La verdadera realidad es que el presente convulso mostrado de soslayo en la pantalla puede verse reflejado en el contexto actual, y con él la explicación de una posible radicalización. O no, y es algo que solo he visto yo desde mi sesgo, saturado de imágenes que resaltan la impunidad de los Estados. En ese marco, Baltimore podría haber servido como una puerta de entrada a discutir la legitimidad o inevitabilidad de ciertos actos de violencia política, o incluso de si la resistencia pacífica por parte de la población es la única forma de resistencia válida. Pero al centrarse en la superficie emocional de Rose Dugdale sin situarla en un conflicto concreto más allá del arte y su persona, la película pierde ligeramente su potencial discurso político.

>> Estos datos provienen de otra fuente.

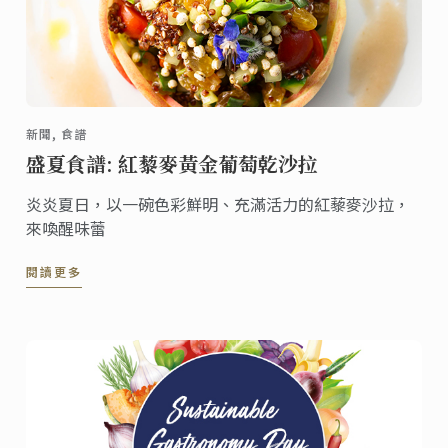
新聞, 食譜
盛夏食譜: 紅藜麥黃金葡萄乾沙拉
炎炎夏日，以一碗色彩鮮明、充滿活力的紅藜麥沙拉，
來喚醒味蕾
閱讀更多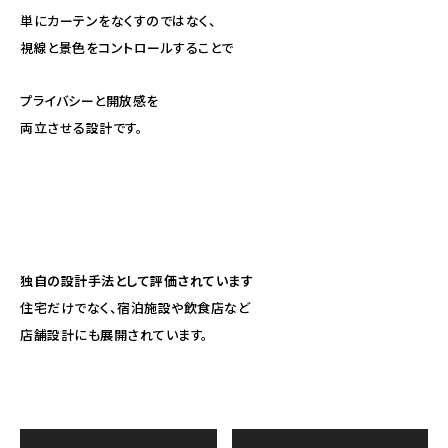
単にカーテンをなくすのではなく、
視線と景色をコントロールすることで
プライバシーと開放感を
両立させる設計です。
独自の設計手法として評価されています
住宅だけでなく、宿泊施設や飲食店など
店舗設計にも展開されています。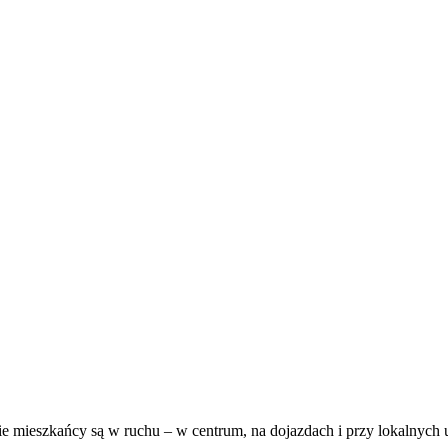
e mieszkańcy są w ruchu – w centrum, na dojazdach i przy lokalnych 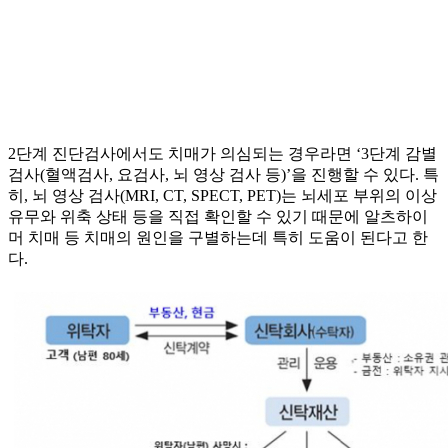
2단계 진단검사에서도 치매가 의심되는 경우라면 ‘3단계 감별
검사(혈액검사, 요검사, 뇌 영상 검사 등)’을 진행할 수 있다. 특
히, 뇌 영상 검사(MRI, CT, SPECT, PET)는 뇌세포 부위의 이상
유무와 위축 상태 등을 직접 확인할 수 있기 때문에 알츠하이
머 치매 등 치매의 원인을 구별하는데 특히 도움이 된다고 한
다.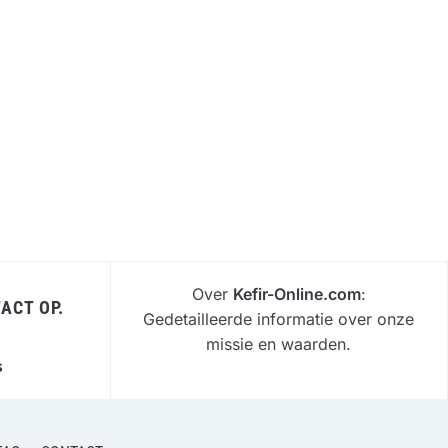
Over
Kefir-Online.com
:
ACT OP.
Gedetailleerde informatie over onze
missie en waarden.
s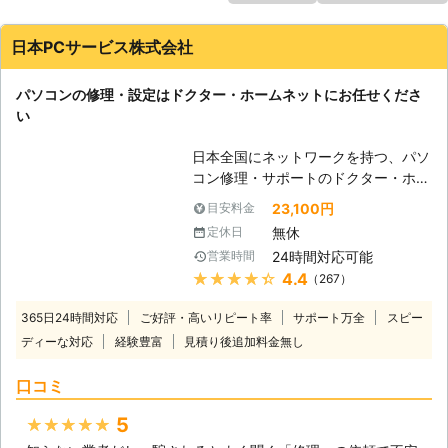
日本PCサービス株式会社
パソコンの修理・設定はドクター・ホームネットにお任せくださ
い
日本全国にネットワークを持つ、パソ
コン修理・サポートのドクター・ホー
ムネット。高品質のサービスが選ばれ
23,100円
目安料金
て年間10万件以上のサポート実績が
無休
定休日
あります。「起動しない」、「インタ
24時間対応可能
営業時間
ーネットが繋がらない」、「ウイルス
★★★★★
4.4
（267）
に感染した」、「データを誤って削除
してしまった」等、あらゆるトラブル
365日24時間対応
ご好評・高いリピート率
サポート万全
スピー
を最短即日で駆けつけて、その場で解
ディーな対応
経験豊富
見積り後追加料金無し
決。メーカー・年式問わず、すべての
パソコン修理・設定に対応。もちろん
口コミ
Windowsだけではなく、Macもご依
頼ください。高い技術力で、お客様の
5
★★★★★
大切なデータを保護したまま修理が可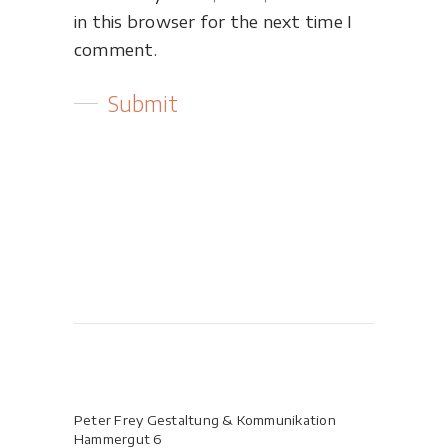
in this browser for the next time I
comment.
Peter Frey Gestaltung & Kommunikation
Hammergut 6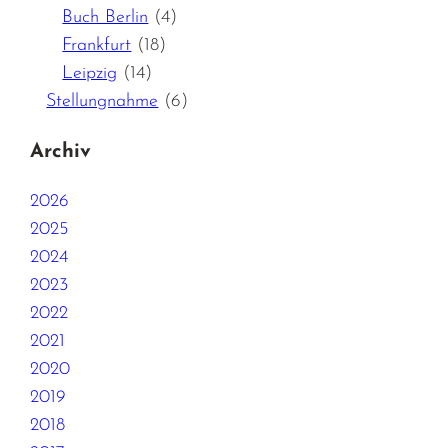
Buch Berlin
(4)
Frankfurt
(18)
Leipzig
(14)
Stellungnahme
(6)
Archiv
2026
2025
2024
2023
2022
2021
2020
2019
2018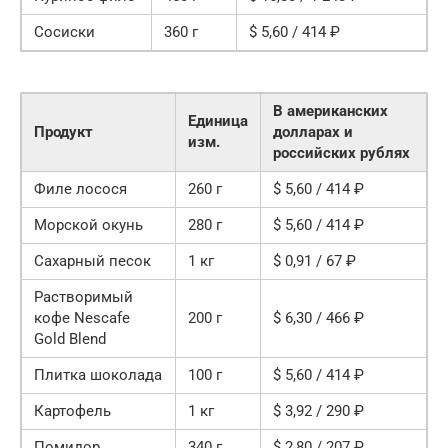
Сосиски
360 г
$ 5,60 / 414 ₽
В американских
Единица
Продукт
долларах и
изм.
российских рублях
Филе лосося
260 г
$ 5,60 / 414 ₽
Морской окунь
280 г
$ 5,60 / 414 ₽
Сахарный песок
1 кг
$ 0,91 / 67 ₽
Растворимый
кофе Nescafe
200 г
$ 6,30 / 466 ₽
Gold Blend
Плитка шоколада
100 г
$ 5,60 / 414 ₽
Картофель
1 кг
$ 3,92 / 290 ₽
Помидор
340 г
$ 2,80 / 207 ₽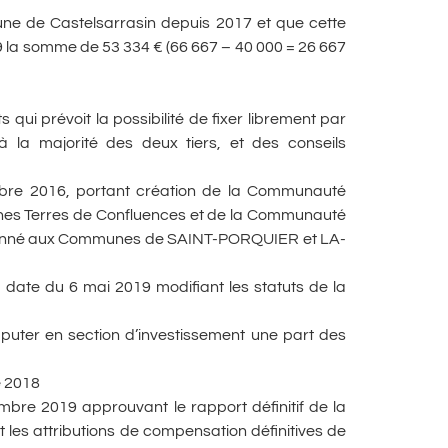
e de Castelsarrasin depuis 2017 et que cette
019 la somme de 53 334 € (66 667 – 40 000 = 26 667
 qui prévoit la possibilité de fixer librement par
 la majorité des deux tiers, et des conseils
mbre 2016, portant création de la Communauté
nes Terres de Confluences et de la Communauté
ionné aux Communes de SAINT-PORQUIER et LA-
 date du 6 mai 2019 modifiant les statuts de la
imputer en section d’investissement une part des
e 2018
bre 2019 approuvant le rapport définitif de la
les attributions de compensation définitives de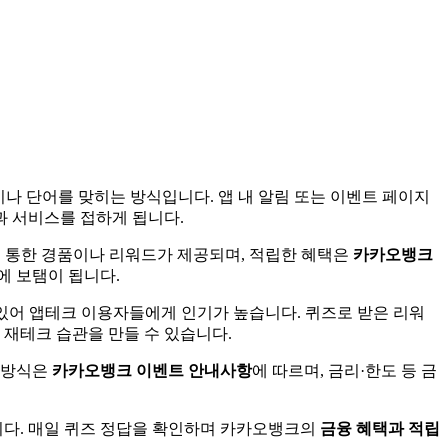
나 단어를 맞히는 방식입니다. 앱 내 알림 또는 이벤트 페이지
 서비스를 접하게 됩니다.
 통한 경품이나 리워드가 제공되며, 적립한 혜택은
카카오뱅크
에 보탬이 됩니다.
 있어 앱테크 이용자들에게 인기가 높습니다. 퀴즈로 받은 리워
 재테크 습관을 만들 수 있습니다.
상 방식은
카카오뱅크 이벤트 안내사항
에 따르며, 금리·한도 등 금
다. 매일 퀴즈 정답을 확인하며 카카오뱅크의
금융 혜택과 적립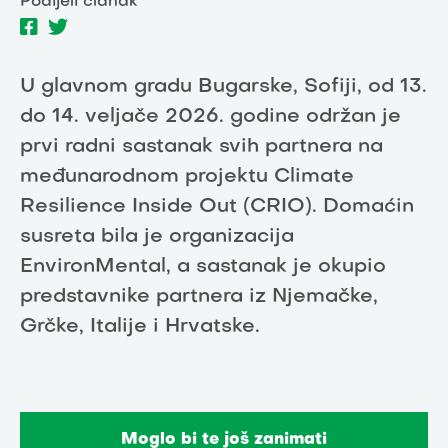
Podijeli članak
U glavnom gradu Bugarske, Sofiji, od 13.
do 14. veljače 2026. godine održan je
prvi radni sastanak svih partnera na
međunarodnom projektu Climate
Resilience Inside Out (CRIO). Domaćin
susreta bila je organizacija
EnvironMental, a sastanak je okupio
predstavnike partnera iz Njemačke,
Grčke, Italije i Hrvatske.
Moglo bi te još zanimati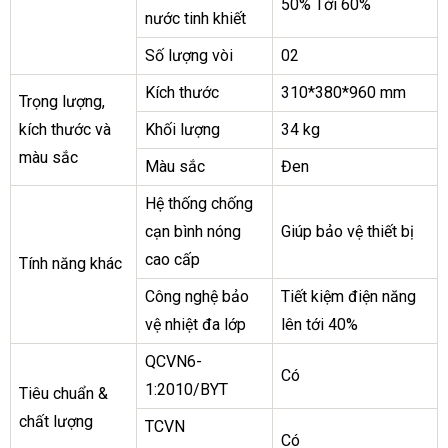
50% Tới 60%
nước tinh khiết
Số lượng vòi
02
Kích thước
310*380*960 mm
Trọng lượng,
kích thước và
Khối lượng
34 kg
màu sắc
Màu sắc
Đen
Hệ thống chống
cạn bình nóng
Giúp bảo vệ thiết bị
cao cấp
Tính năng khác
Công nghệ bảo
Tiết kiệm điện năng
vệ nhiệt đa lớp
lên tới 40%
QCVN6-
Có
1:2010/BYT
Tiêu chuẩn &
chất lượng
TCVN
Có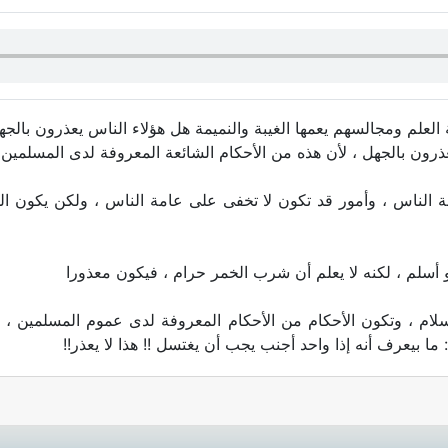
 العلم ومجالسهم يعمها الغيبة والنميمة هل هؤلاء الناس يعذرون بالجه
لا يعذرون بالجهل ، لأن هذه من الأحكام الشائعة المعروفة لدى المسلمين ج
 الناس ، وأمور قد تكون لا تخفى على عامة الناس ، ولكن يكون الم
سلم ، لكنه لا يعلم أن شرب الخمر حرام ، فيكون معذورا
إسلام ، وتكون الأحكام من الأحكام المعروفة لدى عموم المسلمين ، 
ا بيعرف أنه إذا واحد أجنب يجب أن يغتسل !! هذا لا يعذر!!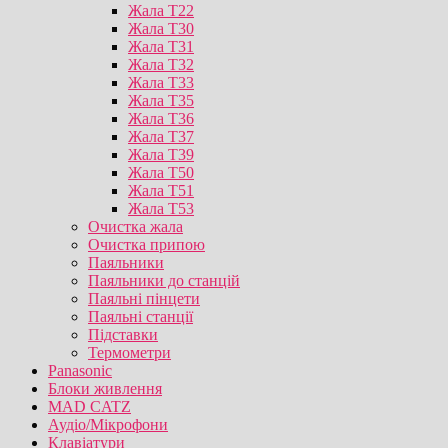
Жала T22
Жала T30
Жала T31
Жала T32
Жала T33
Жала T35
Жала T36
Жала T37
Жала T39
Жала T50
Жала T51
Жала T53
Очистка жала
Очистка припою
Паяльники
Паяльники до станцій
Паяльні пінцети
Паяльні станції
Підставки
Термометри
Panasonic
Блоки живлення
MAD CATZ
Аудіо/Мікрофони
Клавіатури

Da la sensación, también por cosas que he leído por aquí y allá, de que Baltimore tiene un tono marcadamente británico, lo cual puede parecer anecdótico, pero no. En su retrato de Dugdale, los realizadores priorizan la alienación personal sobre el imperialismo y la estética sobre el contexto. A diferencia de otras películas que se sitúan en un contexto similar, aquí Irlanda es menos un lugar que una atmósfera. No hay apenas voces irlandesas que desafíen o enriquezcan la mirada de la protagonista, a pesar de convivir con dos durante al menos una hora.
Pero tampoco quiero que parezca que la película no está bien; en realidad me da la sensación de que me estoy centrando en hablar de algo concreto y no de la película en sí. Por eso, resumiendo porque me he alargado un poco, diré que: la dirección es precisa, la banda sonora inquietante, y la actuación de Poots eleva y complementa lo que el guion a veces se niega a articular. Hay momentos de verdadera tensión moral, como cuando Rose se enfrenta a sus víctimas, o cuando contempla los cuadros robados con una mezcla de devoción e ironía, y los personajes se llaman camarada constantemente, mostrando su odio al capitalismo con frecuencia, dejando claro que son unos “rogelios” de cuidado. Pero hablando en serio, también hay algo valiente en no convertir a la protagonista en heroína ni en villana y en querer ver en el lugar actual donde se expone Una dama escribe una carta con su sirvienta una victoria personal o de grupo. En ese espacio ambiguo, Baltimore al menos plantea que la radicalización personal no siempre responde a grandes épicas, sino a cuestiones íntimas que el sistema no puede o quiere evitar.